§ **WORK INSTRUCTIONS**:
**1)** In the text on agentic software development, what is the human responsibility at the Testing stage?
**2)** Go on with the text on agentic software development from its final line.

§ **TEXT SHOWN**:
= = =
Memory and compaction
Agentic work spans long threads, many files, and repeated sessions. Memory and compaction are methodology, not convenience: they decide what the agent remembers, forgets, compresses, or overweights.
- Keep durable project knowledge in versioned files, not just chat history.
- Compact around decisions, assumptions, tests run, open risks, and next actions.
- Do not let stale memory override current source, current docs, or current product intent.
Classical SDLC, reinterpreted
| Classical concern | Agentic method | Human responsibility |
|---|---|---|
| Idea intake | Goal prompt, issue, product brief | Decide whether the goal matters |
| Requirements | Agent-assisted story and acceptance-criteria drafting | Ensure testability and business meaning |
| Design | UX, architecture, threat-model agents | Choose tradeoffs and reject incoherent designs |
| Implementation | Worker agents, tools, codebase context | Scope, permissions, and review |
| Testing | Agent-generated tests, CI, evals | Judge coverage and risk |
| Review | Subagent review, code review, security review | Resolve conflicts and own approval |
| Release | Deployment scripts, checklists, runbooks | Decide go/no-go and rollback readiness |
| Operations | Monitoring, incident agents, support summarization | Maintain situational awareness |
| Learning | Retrospective summaries, skills, updated rules | Convert lessons into system changes |
Where this points
A static role-based folder system should evolve into an agentic operating system with:
- Role lenses expressed as reusable skills and review prompts.
- Trackers that agents can read and update through safe tools.
- A loop library for common workflows: discovery, requirements, design review, implementation, test hardening, release readiness, incident learning.
= = =
Keypoint text descriptions
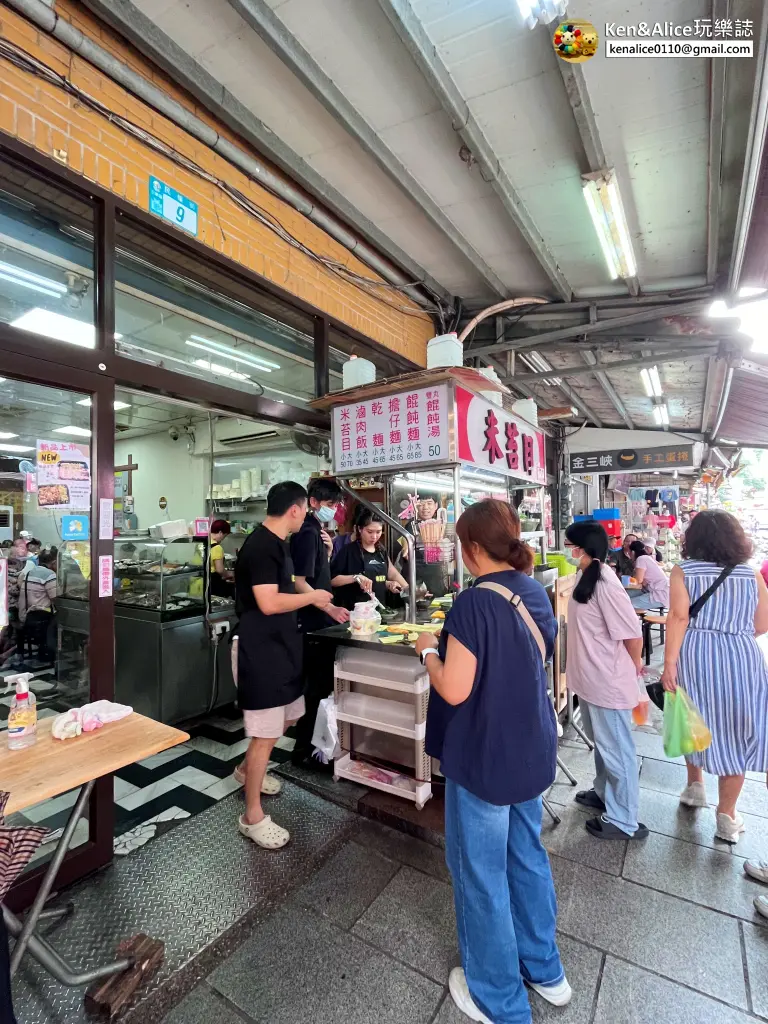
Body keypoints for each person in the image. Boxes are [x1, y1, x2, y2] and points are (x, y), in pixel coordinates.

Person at [414, 499, 570, 1023]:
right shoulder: (533, 590)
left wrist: (426, 652)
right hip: (530, 747)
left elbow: (455, 689)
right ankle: (545, 971)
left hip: (485, 754)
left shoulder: (474, 603)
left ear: (473, 548)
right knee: (525, 853)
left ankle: (497, 998)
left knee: (479, 871)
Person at [233, 481, 334, 850]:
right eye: (306, 510)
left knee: (290, 716)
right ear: (295, 509)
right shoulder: (261, 547)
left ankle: (246, 772)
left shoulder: (281, 545)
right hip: (261, 653)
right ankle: (252, 816)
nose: (308, 515)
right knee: (265, 733)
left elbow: (289, 591)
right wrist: (317, 596)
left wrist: (324, 604)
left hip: (283, 648)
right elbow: (269, 602)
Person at [662, 510, 768, 844]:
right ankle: (727, 815)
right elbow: (762, 623)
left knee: (691, 719)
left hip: (695, 654)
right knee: (737, 731)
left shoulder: (683, 571)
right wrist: (731, 633)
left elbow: (678, 617)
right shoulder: (751, 575)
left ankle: (695, 787)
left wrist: (669, 665)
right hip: (741, 656)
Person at [564, 522, 648, 841]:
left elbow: (631, 632)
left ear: (584, 549)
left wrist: (634, 667)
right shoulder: (585, 576)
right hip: (589, 677)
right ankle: (603, 793)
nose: (568, 550)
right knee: (603, 743)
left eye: (571, 545)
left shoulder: (606, 581)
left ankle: (624, 818)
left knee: (616, 748)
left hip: (606, 680)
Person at [288, 476, 349, 768]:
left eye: (335, 504)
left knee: (319, 688)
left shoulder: (316, 532)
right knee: (314, 690)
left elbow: (314, 575)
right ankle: (304, 752)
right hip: (311, 623)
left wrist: (327, 554)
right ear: (312, 503)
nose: (333, 509)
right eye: (329, 504)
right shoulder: (306, 534)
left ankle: (314, 748)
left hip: (318, 619)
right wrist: (330, 608)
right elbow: (300, 583)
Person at [330, 507, 408, 610]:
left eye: (378, 532)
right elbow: (332, 580)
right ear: (359, 529)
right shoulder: (348, 551)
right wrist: (355, 577)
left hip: (379, 610)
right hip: (355, 612)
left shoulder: (381, 550)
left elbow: (391, 573)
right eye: (370, 532)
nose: (374, 537)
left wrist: (407, 589)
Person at [18, 547, 57, 662]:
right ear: (54, 562)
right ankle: (53, 652)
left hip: (28, 616)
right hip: (42, 618)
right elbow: (55, 598)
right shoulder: (49, 575)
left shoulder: (30, 572)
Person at [628, 539, 670, 610]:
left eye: (629, 552)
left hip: (660, 595)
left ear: (633, 552)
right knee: (626, 595)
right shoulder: (647, 558)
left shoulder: (641, 559)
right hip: (661, 591)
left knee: (627, 604)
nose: (628, 554)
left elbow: (638, 580)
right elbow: (643, 581)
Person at [208, 519, 234, 598]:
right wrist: (230, 574)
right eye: (224, 536)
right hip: (212, 584)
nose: (223, 539)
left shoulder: (203, 543)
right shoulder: (217, 547)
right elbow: (219, 570)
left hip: (199, 582)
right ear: (220, 533)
= = =
§ **RESULTS IN ORDER**:
**1)** Judge coverage and risk.

**2)**
- Explicit gates for permissions, irreversible actions, security-sensitive changes, and release.
- Metrics for value, stability, review burden, rework, cost, and sustained human capacity.
- A learning mechanism that promotes repeated successful workflows into skills.
Working definition
Agentic engineering is software development in which humans design, steer, verify, and improve systems of goal-directed AI agents that gather context, use tools, modify artifacts, run checks, and produce evidence inside bounded workflows.
That is the executable management of the whole product-development loop, not just code generation.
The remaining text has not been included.